-------- Material for this exercise --------

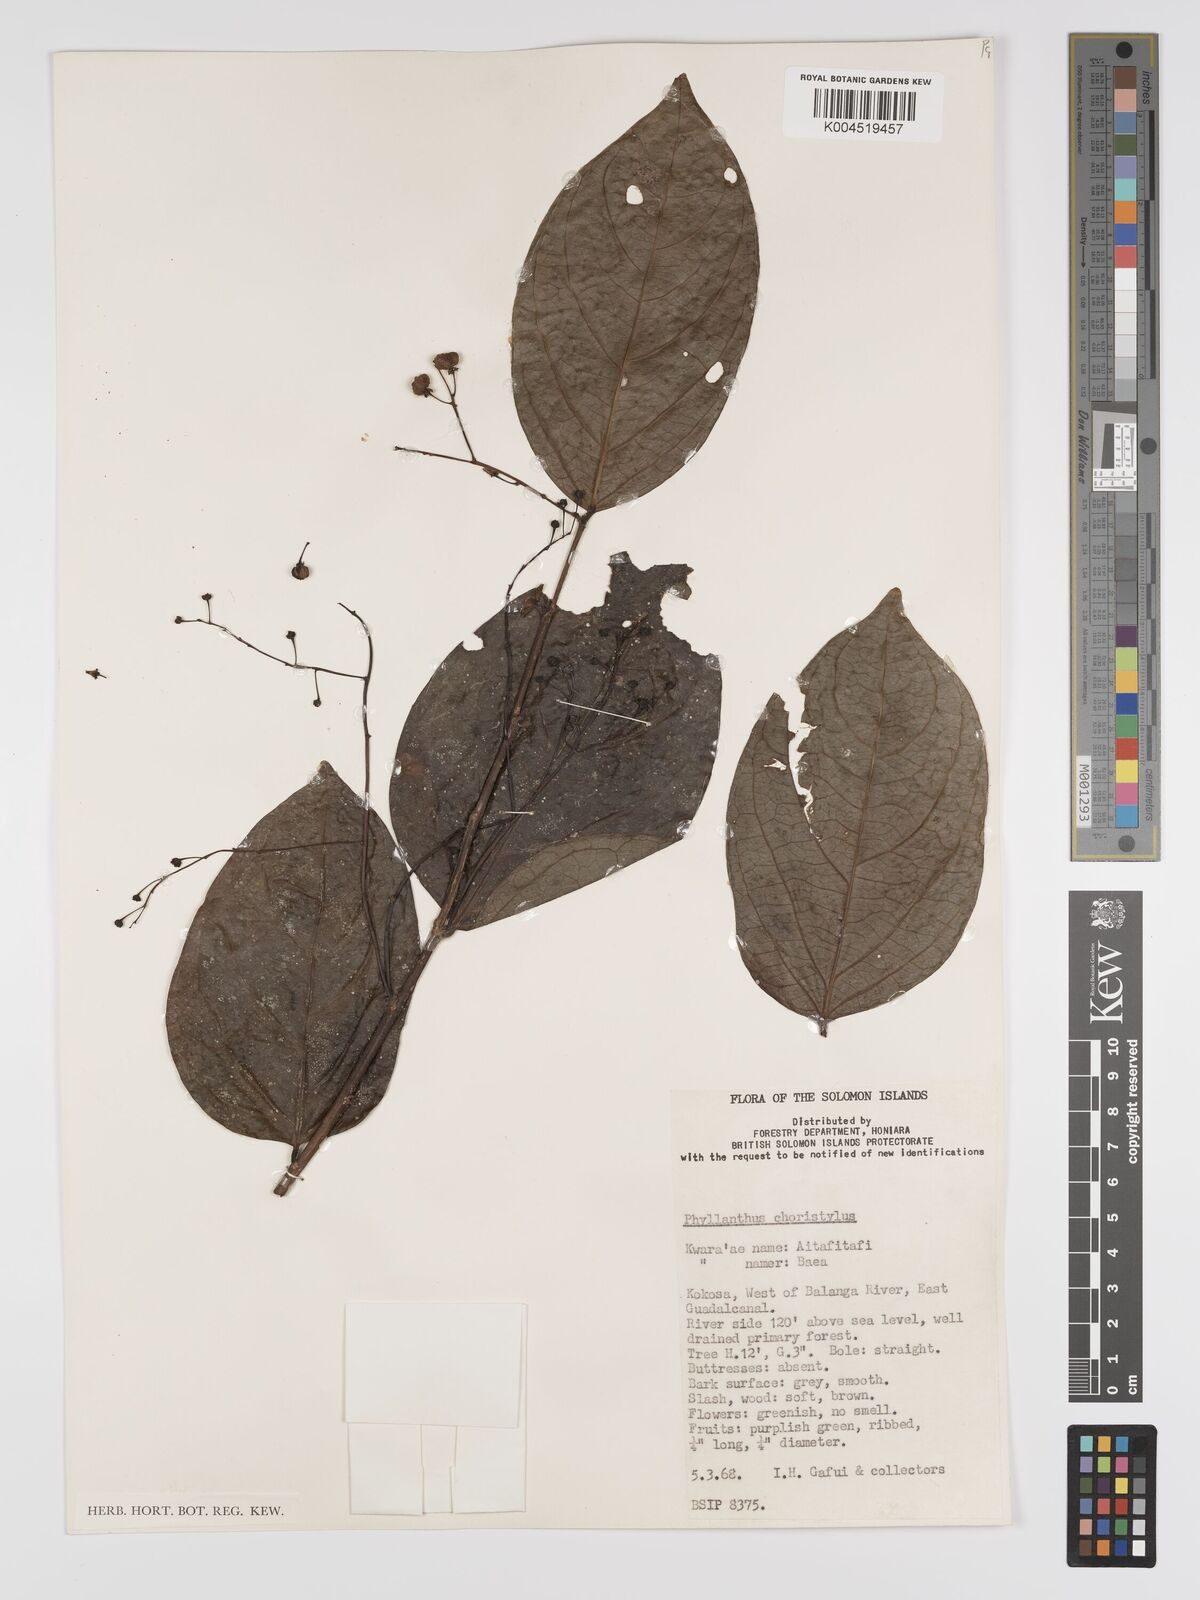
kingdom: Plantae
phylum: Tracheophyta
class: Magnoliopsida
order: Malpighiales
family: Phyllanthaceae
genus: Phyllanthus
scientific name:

--------

### Directive:
Please pull every line of text from the listing above and copy each one word for word, leaving out the pictures.

### Result of this task:
kingdom: Plantae
phylum: Tracheophyta
class: Magnoliopsida
order: Malpighiales
family: Phyllanthaceae
genus: Phyllanthus
scientific name:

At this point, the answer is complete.